Commerce Resources Corp. Announces Continuation of $3 M PP Commerce Resources Corp. Announces Continuation of $3 M Private Placement
October 4, 2019 – Commerce Resources Corp. (TSXv: CCE, FSE: D7H) (the “Company” or “Commerce”) is announces that, further to its News Releases of August 27, 2019 and August 28, 2019, the Company is continuing with its previously announced non-brokered private placement consisting of the issuance of up to 11,764,706 units (each, a “Unit”) at a price of $0.26 per Unit for gross proceeds of up to $3,000,000 (the “Offering”). Insiders may participate in the Offering. The Company is in the process of closing a first tranche of the private placement and the Company intends on closing additional tranches of the private placement.
A portion or all of the Offering may be completed pursuant to Multilateral Notice 45-313 – Prospectus Exemption for Distributions to Existing Security Holders and the corresponding blanket orders and rules in the participating jurisdictions (the “Existing Security Holder Exemption”). The Company has set August 26, 2019 as the record date for the purpose of determining shareholders entitled to participate in the Offering in reliance on the Existing Shareholder Exemption. Qualifying shareholders who wish to participate in the Offering should contact the Company at the contact information set forth below. In the event that aggregate subscriptions for Units under the Offering exceed the maximum number of securities to be distributed, then Units will be sold to qualifying subscribers on a pro rata basis based on the number of Units subscribed for. In addition to conducting the Offering pursuant to the Existing Shareholder Exemption, the Offering will also be conducted pursuant to other available prospectus exemptions.
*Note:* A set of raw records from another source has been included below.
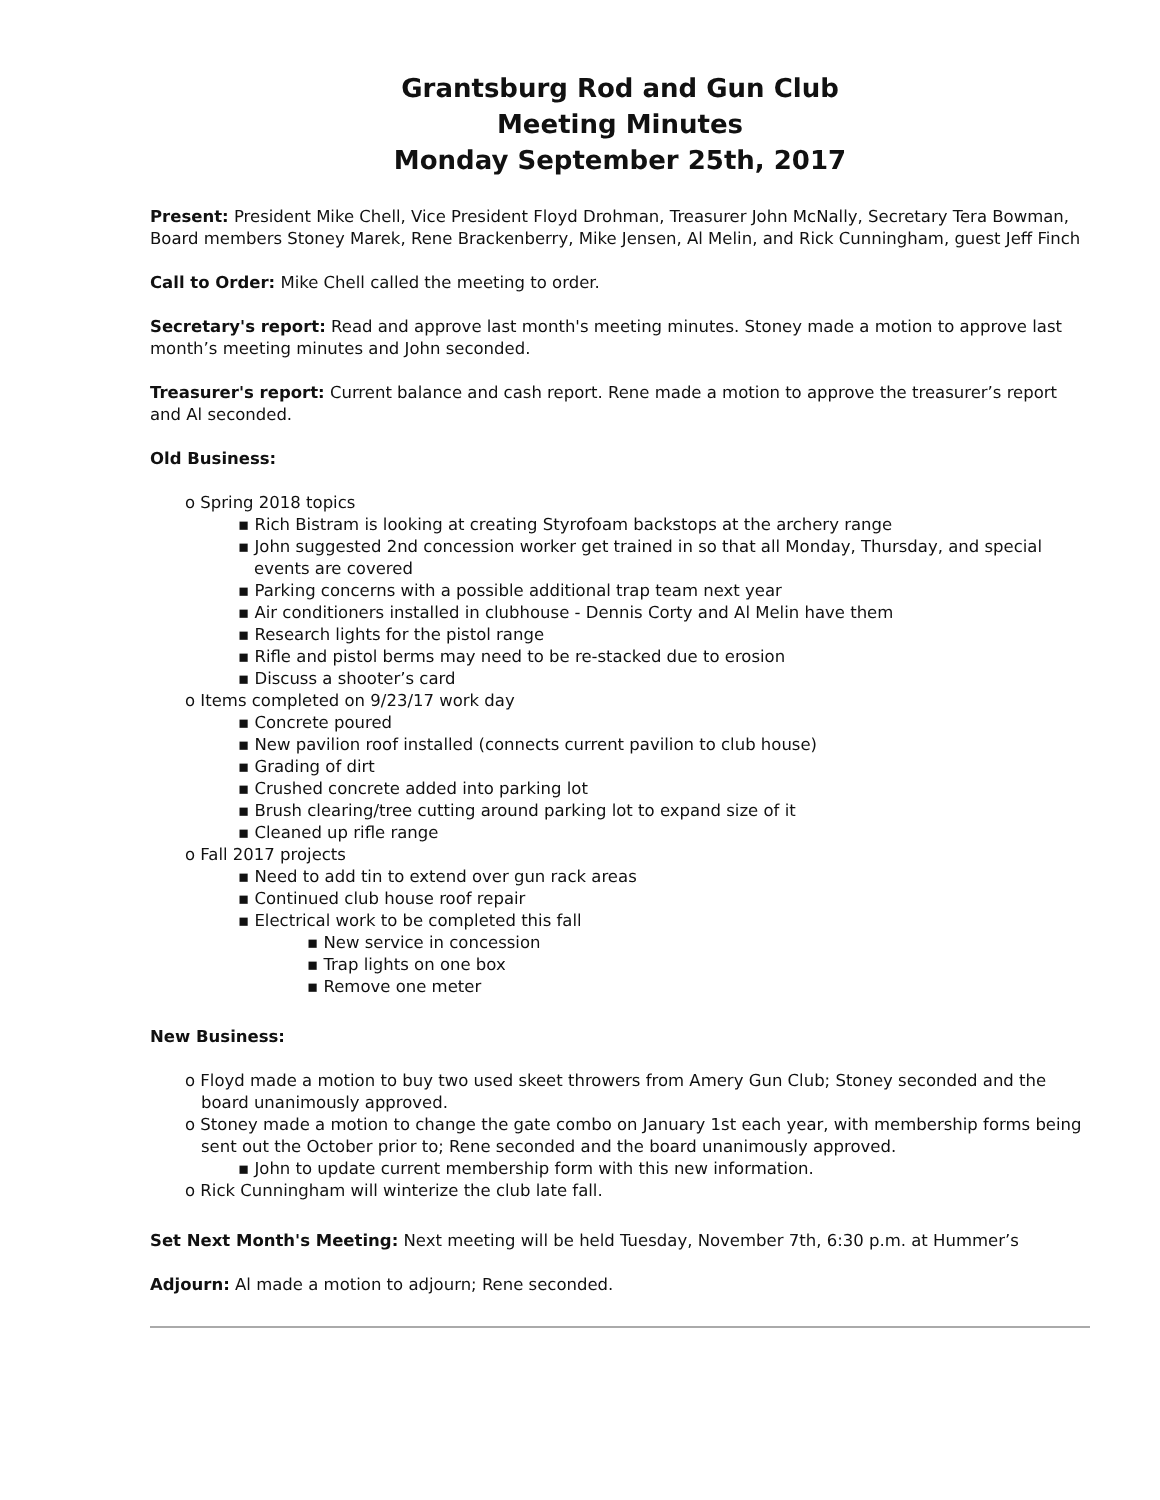Grantsburg Rod and Gun Club
Meeting Minutes
Monday September 25th, 2017
Present: President Mike Chell, Vice President Floyd Drohman, Treasurer John McNally, Secretary Tera Bowman, Board members Stoney Marek, Rene Brackenberry, Mike Jensen, Al Melin, and Rick Cunningham, guest Jeff Finch
Call to Order: Mike Chell called the meeting to order.
Secretary's report: Read and approve last month's meeting minutes. Stoney made a motion to approve last month’s meeting minutes and John seconded.
Treasurer's report: Current balance and cash report. Rene made a motion to approve the treasurer’s report and Al seconded.
Old Business:
o Spring 2018 topics
▪ Rich Bistram is looking at creating Styrofoam backstops at the archery range
▪ John suggested 2nd concession worker get trained in so that all Monday, Thursday, and special events are covered
▪ Parking concerns with a possible additional trap team next year
▪ Air conditioners installed in clubhouse - Dennis Corty and Al Melin have them
▪ Research lights for the pistol range
▪ Rifle and pistol berms may need to be re-stacked due to erosion
▪ Discuss a shooter’s card
o Items completed on 9/23/17 work day
▪ Concrete poured
▪ New pavilion roof installed (connects current pavilion to club house)
▪ Grading of dirt
▪ Crushed concrete added into parking lot
▪ Brush clearing/tree cutting around parking lot to expand size of it
▪ Cleaned up rifle range
o Fall 2017 projects
▪ Need to add tin to extend over gun rack areas
▪ Continued club house roof repair
▪ Electrical work to be completed this fall
▪ New service in concession
▪ Trap lights on one box
▪ Remove one meter
New Business:
o Floyd made a motion to buy two used skeet throwers from Amery Gun Club; Stoney seconded and the board unanimously approved.
o Stoney made a motion to change the gate combo on January 1st each year, with membership forms being sent out the October prior to; Rene seconded and the board unanimously approved.
▪ John to update current membership form with this new information.
o Rick Cunningham will winterize the club late fall.
Set Next Month's Meeting: Next meeting will be held Tuesday, November 7th, 6:30 p.m. at Hummer’s
Adjourn: Al made a motion to adjourn; Rene seconded.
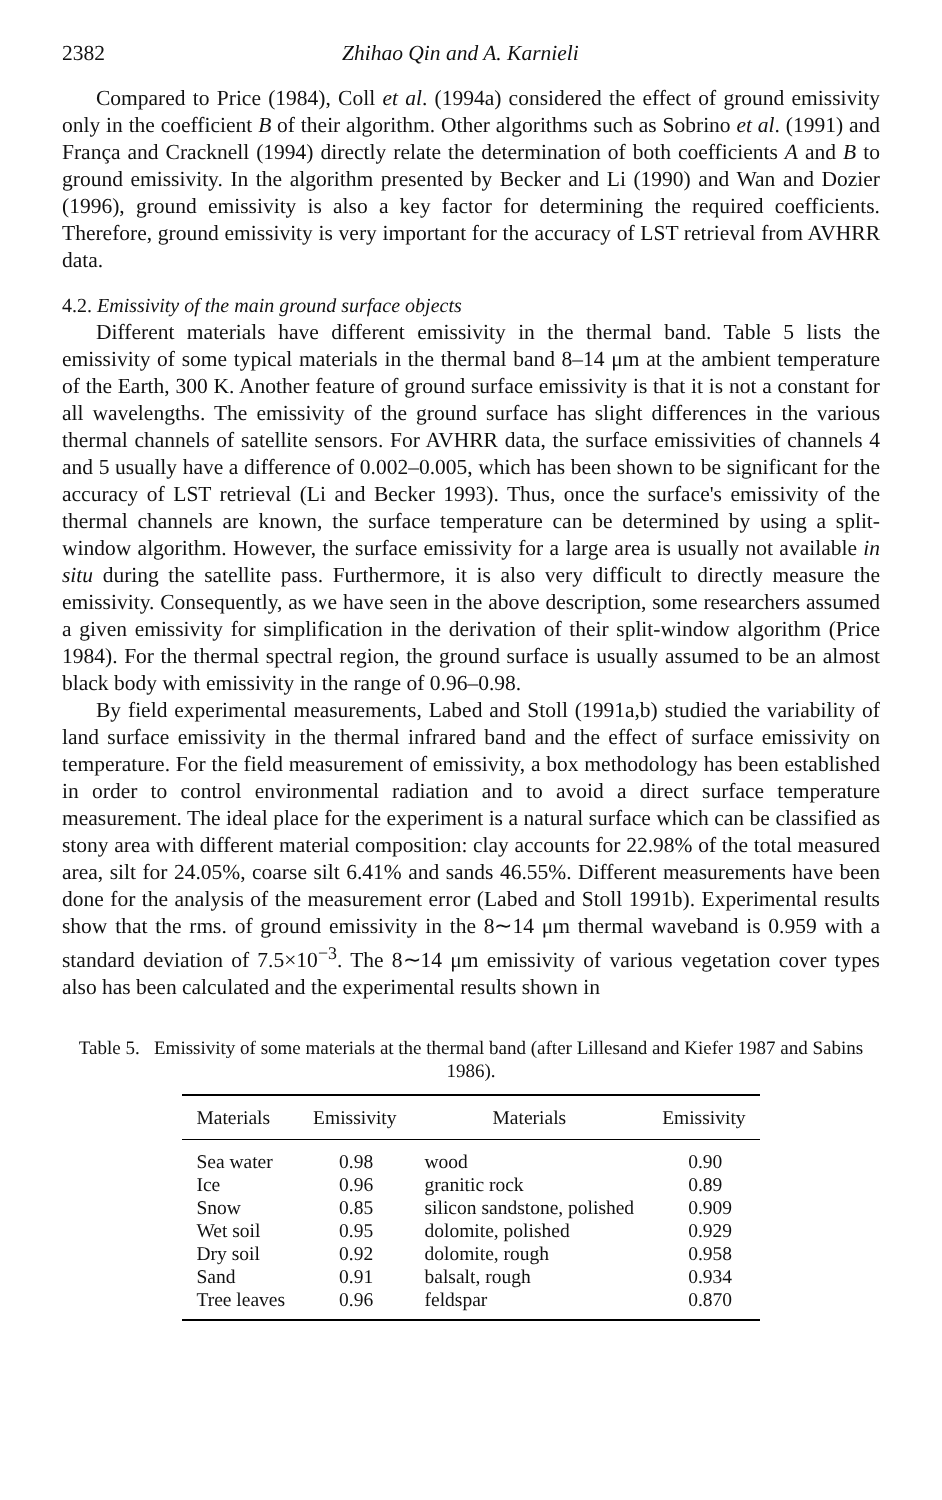2382 Zhihao Qin and A. Karnieli
Compared to Price (1984), Coll et al. (1994a) considered the effect of ground emissivity only in the coefficient B of their algorithm. Other algorithms such as Sobrino et al. (1991) and França and Cracknell (1994) directly relate the determination of both coefficients A and B to ground emissivity. In the algorithm presented by Becker and Li (1990) and Wan and Dozier (1996), ground emissivity is also a key factor for determining the required coefficients. Therefore, ground emissivity is very important for the accuracy of LST retrieval from AVHRR data.
4.2. Emissivity of the main ground surface objects
Different materials have different emissivity in the thermal band. Table 5 lists the emissivity of some typical materials in the thermal band 8–14 μm at the ambient temperature of the Earth, 300 K. Another feature of ground surface emissivity is that it is not a constant for all wavelengths. The emissivity of the ground surface has slight differences in the various thermal channels of satellite sensors. For AVHRR data, the surface emissivities of channels 4 and 5 usually have a difference of 0.002–0.005, which has been shown to be significant for the accuracy of LST retrieval (Li and Becker 1993). Thus, once the surface's emissivity of the thermal channels are known, the surface temperature can be determined by using a split-window algorithm. However, the surface emissivity for a large area is usually not available in situ during the satellite pass. Furthermore, it is also very difficult to directly measure the emissivity. Consequently, as we have seen in the above description, some researchers assumed a given emissivity for simplification in the derivation of their split-window algorithm (Price 1984). For the thermal spectral region, the ground surface is usually assumed to be an almost black body with emissivity in the range of 0.96–0.98.
By field experimental measurements, Labed and Stoll (1991a,b) studied the variability of land surface emissivity in the thermal infrared band and the effect of surface emissivity on temperature. For the field measurement of emissivity, a box methodology has been established in order to control environmental radiation and to avoid a direct surface temperature measurement. The ideal place for the experiment is a natural surface which can be classified as stony area with different material composition: clay accounts for 22.98% of the total measured area, silt for 24.05%, coarse silt 6.41% and sands 46.55%. Different measurements have been done for the analysis of the measurement error (Labed and Stoll 1991b). Experimental results show that the rms. of ground emissivity in the 8∼14 μm thermal waveband is 0.959 with a standard deviation of 7.5×10<sup>−3</sup>. The 8∼14 μm emissivity of various vegetation cover types also has been calculated and the experimental results shown in
Table 5. Emissivity of some materials at the thermal band (after Lillesand and Kiefer 1987 and Sabins 1986).
| Materials | Emissivity | Materials | Emissivity |
| --- | --- | --- | --- |
| Sea water Ice Snow Wet soil Dry soil Sand Tree leaves | 0.98 0.96 0.85 0.95 0.92 0.91 0.96 | wood granitic rock silicon sandstone, polished dolomite, polished dolomite, rough balsalt, rough feldspar | 0.90 0.89 0.909 0.929 0.958 0.934 0.870 |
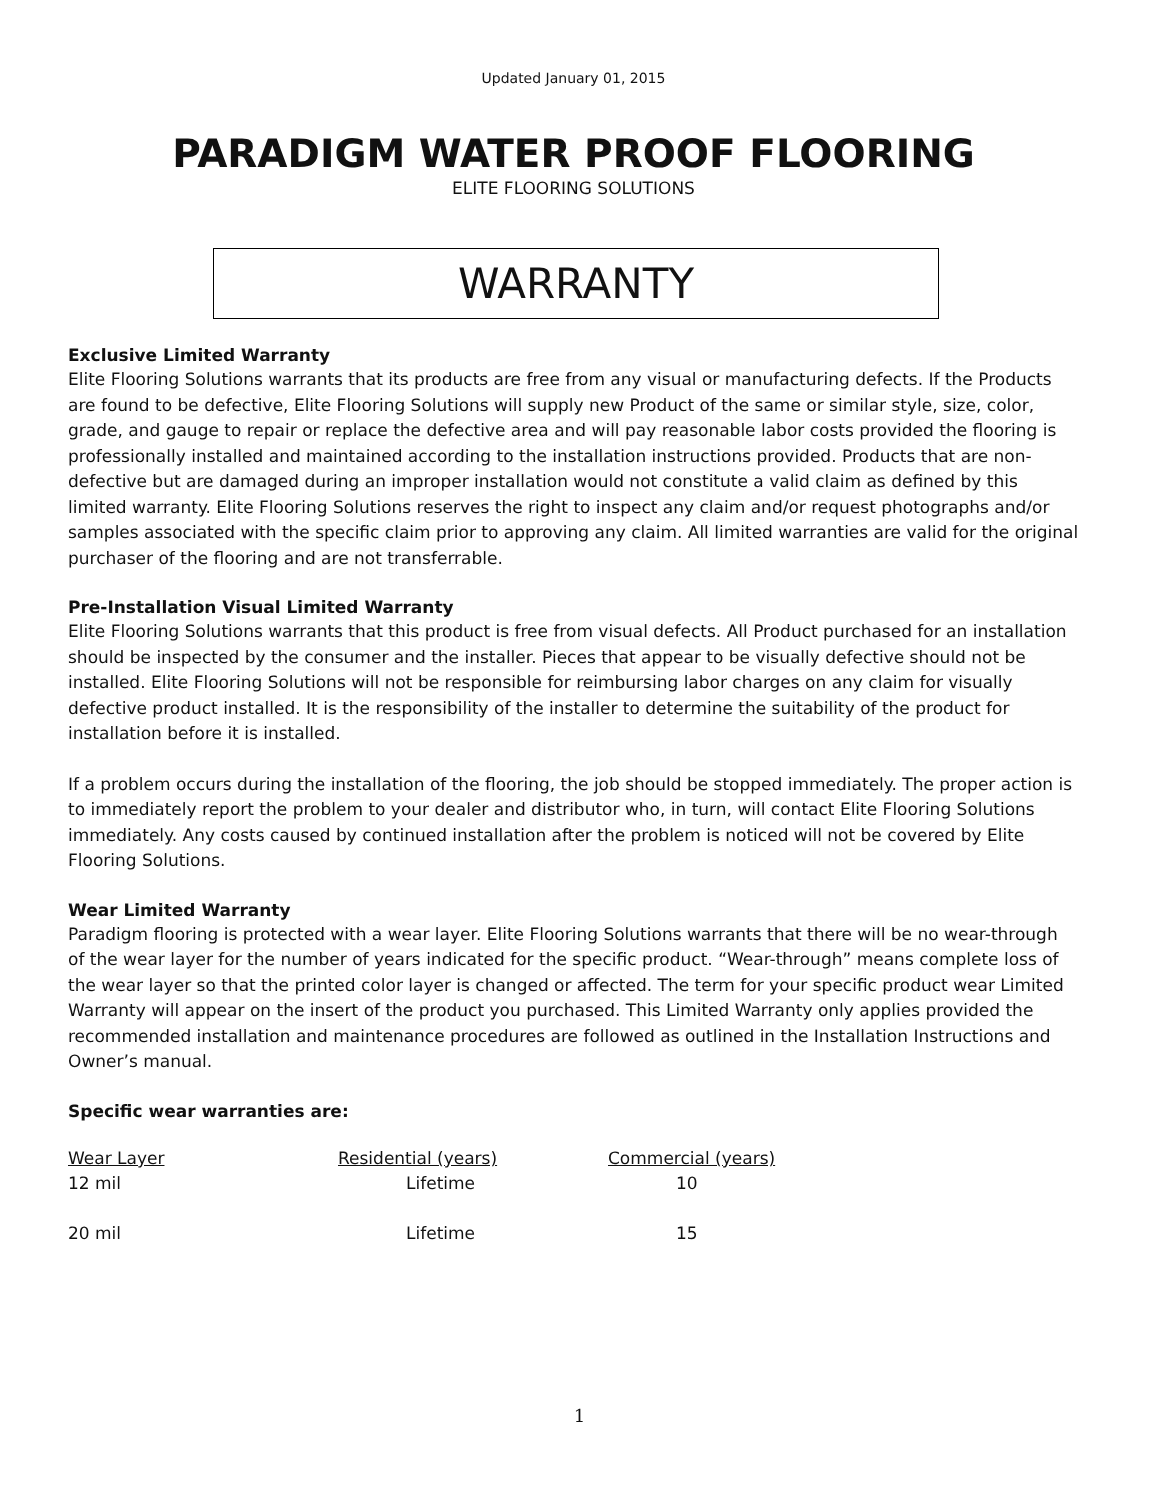Updated January 01, 2015
PARADIGM WATER PROOF FLOORING
ELITE FLOORING SOLUTIONS
WARRANTY
Exclusive Limited Warranty
Elite Flooring Solutions warrants that its products are free from any visual or manufacturing defects. If the Products are found to be defective, Elite Flooring Solutions will supply new Product of the same or similar style, size, color, grade, and gauge to repair or replace the defective area and will pay reasonable labor costs provided the flooring is professionally installed and maintained according to the installation instructions provided. Products that are non-defective but are damaged during an improper installation would not constitute a valid claim as defined by this limited warranty. Elite Flooring Solutions reserves the right to inspect any claim and/or request photographs and/or samples associated with the specific claim prior to approving any claim. All limited warranties are valid for the original purchaser of the flooring and are not transferrable.
Pre-Installation Visual Limited Warranty
Elite Flooring Solutions warrants that this product is free from visual defects. All Product purchased for an installation should be inspected by the consumer and the installer. Pieces that appear to be visually defective should not be installed. Elite Flooring Solutions will not be responsible for reimbursing labor charges on any claim for visually defective product installed. It is the responsibility of the installer to determine the suitability of the product for installation before it is installed.
If a problem occurs during the installation of the flooring, the job should be stopped immediately. The proper action is to immediately report the problem to your dealer and distributor who, in turn, will contact Elite Flooring Solutions immediately. Any costs caused by continued installation after the problem is noticed will not be covered by Elite Flooring Solutions.
Wear Limited Warranty
Paradigm flooring is protected with a wear layer. Elite Flooring Solutions warrants that there will be no wear-through of the wear layer for the number of years indicated for the specific product. “Wear-through” means complete loss of the wear layer so that the printed color layer is changed or affected. The term for your specific product wear Limited Warranty will appear on the insert of the product you purchased. This Limited Warranty only applies provided the recommended installation and maintenance procedures are followed as outlined in the Installation Instructions and Owner’s manual.
Specific wear warranties are:
| Wear Layer | Residential (years) | Commercial (years) |
| --- | --- | --- |
| 12 mil | Lifetime | 10 |
| 20 mil | Lifetime | 15 |
1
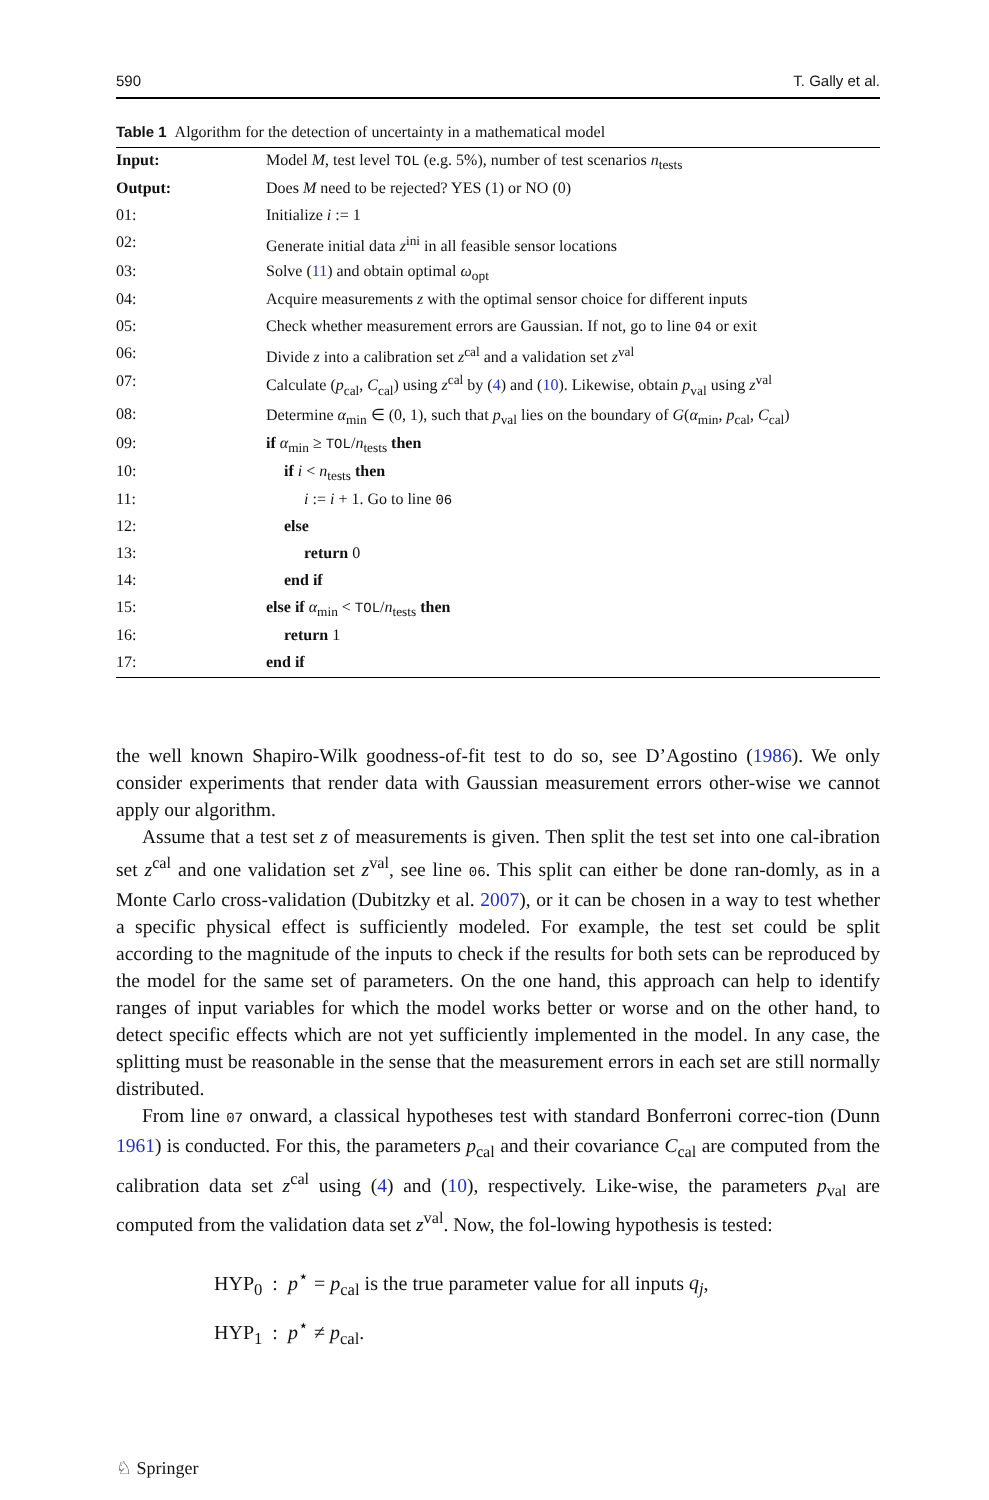590 T. Gally et al.
Table 1 Algorithm for the detection of uncertainty in a mathematical model
| Input: | Model M , test level TOL (e.g. 5%), number of test scenarios n<sub>tests</sub> |
| Output: | Does M need to be rejected? YES (1) or NO (0) |
| 01: | Initialize i := 1 |
| 02: | Generate initial data z<sup>ini</sup> in all feasible sensor locations |
| 03: | Solve ( 11 ) and obtain optimal ω<sub>opt</sub> |
| 04: | Acquire measurements z with the optimal sensor choice for different inputs |
| 05: | Check whether measurement errors are Gaussian. If not, go to line 04 or exit |
| 06: | Divide z into a calibration set z<sup>cal</sup> and a validation set z<sup>val</sup> |
| 07: | Calculate ( p<sub>cal</sub>, C<sub>cal</sub>) using z<sup>cal</sup> by ( 4 ) and ( 10 ). Likewise, obtain p<sub>val</sub> using z<sup>val</sup> |
| 08: | Determine α<sub>min</sub> ∈ (0, 1), such that p<sub>val</sub> lies on the boundary of G ( α<sub>min</sub>, p<sub>cal</sub>, C<sub>cal</sub>) |
| 09: | if α<sub>min</sub> ≥ TOL / n<sub>tests</sub> then |
| 10: | if i < n<sub>tests</sub> then |
| 11: | i := i + 1. Go to line 06 |
| 12: | else |
| 13: | return 0 |
| 14: | end if |
| 15: | else if α<sub>min</sub> < TOL / n<sub>tests</sub> then |
| 16: | return 1 |
| 17: | end if |
the well known Shapiro-Wilk goodness-of-fit test to do so, see D’Agostino (1986). We only consider experiments that render data with Gaussian measurement errors other-wise we cannot apply our algorithm.
Assume that a test set z of measurements is given. Then split the test set into one cal-ibration set z<sup>cal</sup> and one validation set z<sup>val</sup>, see line 06. This split can either be done ran-domly, as in a Monte Carlo cross-validation (Dubitzky et al. 2007), or it can be chosen in a way to test whether a specific physical effect is sufficiently modeled. For example, the test set could be split according to the magnitude of the inputs to check if the results for both sets can be reproduced by the model for the same set of parameters. On the one hand, this approach can help to identify ranges of input variables for which the model works better or worse and on the other hand, to detect specific effects which are not yet sufficiently implemented in the model. In any case, the splitting must be reasonable in the sense that the measurement errors in each set are still normally distributed.
From line 07 onward, a classical hypotheses test with standard Bonferroni correc-tion (Dunn 1961) is conducted. For this, the parameters p<sub>cal</sub> and their covariance C<sub>cal</sub> are computed from the calibration data set z<sup>cal</sup> using (4) and (10), respectively. Like-wise, the parameters p<sub>val</sub> are computed from the validation data set z<sup>val</sup>. Now, the fol-lowing hypothesis is tested:
HYP<sub>0</sub> : p<sup>⋆</sup> = p<sub>cal</sub> is the true parameter value for all inputs q<sub>j</sub>,
HYP<sub>1</sub> : p<sup>⋆</sup> ≠ p<sub>cal</sub>.
♘ Springer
Each Unit will consist of one common share of the Company (each, a “Share”) and one common share purchase warrant (each, a “Warrant”), with each Warrant entitling the holder to purchase one Share at a price of $0.35 per Share for the first year, and $0.50 for the second year following the closing of the Offering (the “Closing”).
Finders’ fees may be payable in connection with the Offering in accordance with the policies of the TSX Venture Exchange (the “Exchange”).
All securities issued in connection with the Offering will be subject to a statutory hold period expiring four months and one day after closing of the Offering. Completion of the Offering is subject to the approval of the Exchange. Any participation by insiders in the Offering will constitute a related party transaction under Multilateral Instrument 61-101 - Protection of Minority Security Holders in Special Transactions (“MI 61-101”) but is expected to be exempt from the formal valuation and minority shareholder approval requirements of MI 61-101.
The aggregate gross proceeds from the sale of the Offering will be used to advance the developments of the Company’s Ashram REE Deposit in Quebec.